Quickstart for Domain Scientists

ICg-CaST has four moving parts. You can use the package without reading the full theory notes first if you keep this path in mind:

  1. KCC exposure coordinates. Each chemical profile is represented by ten Key Characteristics of Carcinogens coordinates, scaled from 0 to 1.

  2. qAOP state trajectories. The simulator maps KCC activity, dose, and host susceptibility into monthly latent states: DNA adducts, ROS, inflammation, epigenetic age, proliferation, mutation rate, clone fraction, driver-count proxy, immune clearance, and latent risk.

  3. MB-CNet bottleneck. The mechanism-bottleneck model first reconstructs the qAOP state vector from omics-like features, then predicts transition risk from that state vector.

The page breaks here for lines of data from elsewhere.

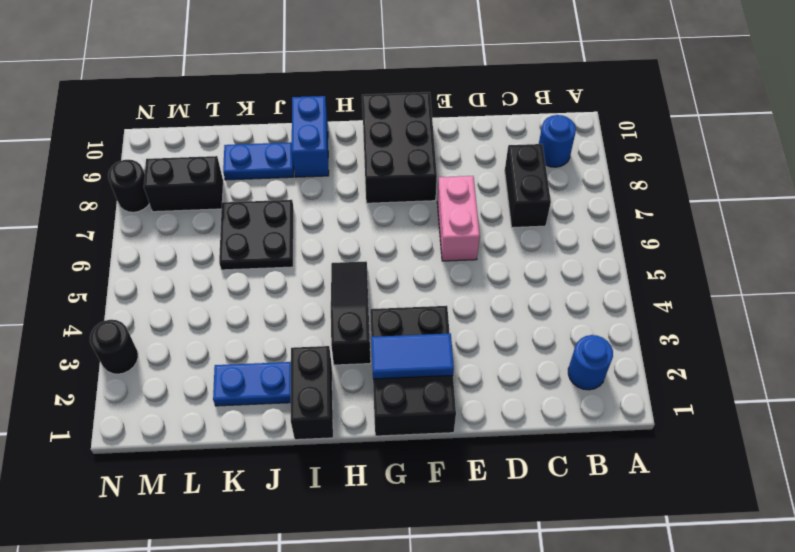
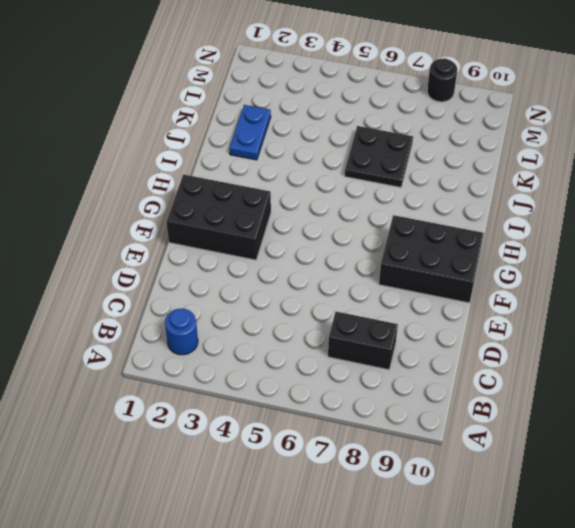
none -> blue round brick B9 level 1
none -> pink brick E6:E7 level 1
none -> black slope H3:H5 level 1 top 3

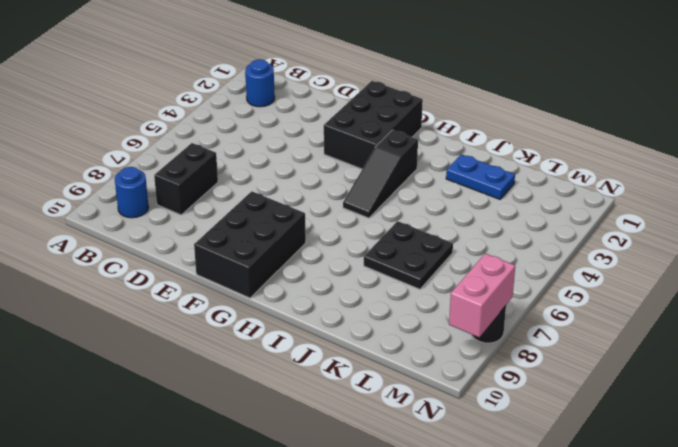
pink brick N8:N9 level 2 -> pink brick E6:E7 level 1
none -> black brick I1:I2 level 1
none -> blue brick I9:I10 level 1
none -> blue plate J9:K9 level 1

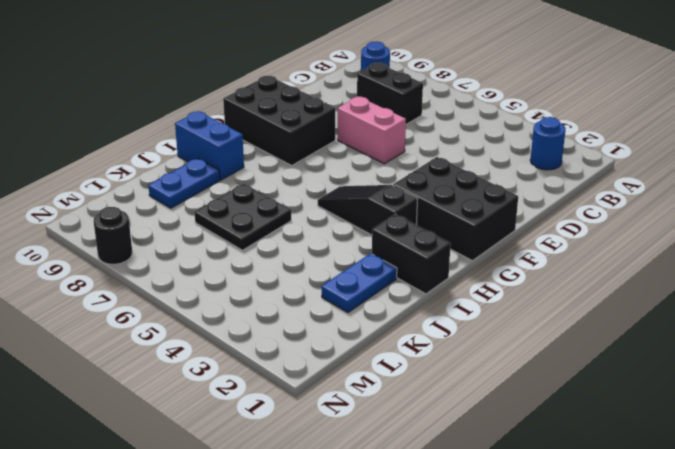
none -> black brick L8:M8 level 1
none -> black round brick N3 level 1
none -> blue tile F2:G2 level 2

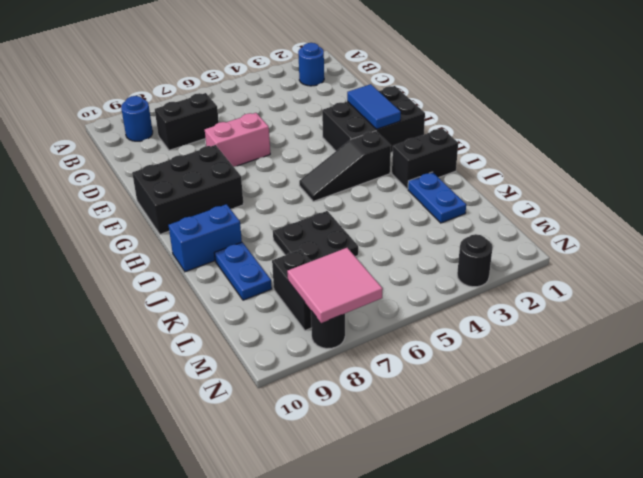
pink tile M7:N8 level 2 -> none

  4. Do-interventions. Intervention checks perturb a named qAOP state, such as do_ROS_inflammation_blockade, and verify whether predicted risk moves in the expected direction.

Browser Path

The Streamlit app wraps the common workflows without requiring command-line flags for every step:

python -m pip install -e ".[app]"
streamlit run streamlit_app.py

The app writes runs under outputs/streamlit/<run-name> and can simulate cohorts, train/evaluate models, export the theory graph, and run benchmark experiments.

Command-Line Path

icg-cast make-demo --n 120 --months 72 --seed 7 --outdir outputs/demo
icg-cast train --cohort outputs/demo/synthetic_icg_cohort.csv --outdir outputs/demo
icg-cast evaluate \
  --cohort outputs/demo/synthetic_icg_cohort.csv \
  --model outputs/demo/model_bundle.joblib \
  --outdir outputs/demo

Python Path

from icg_cast import SimConfig, simulate_cohort, train_baselines

cfg = SimConfig(n=120, months=72, seed=7)
cohort, trajectories = simulate_cohort(cfg)
metrics, importance, counterfactual, bundle = train_baselines(cohort, seed=7)

Use simulation for simulator details, bottleneck for MB-CNet, and benchmark for ICg-Bench variants and leaderboard outputs.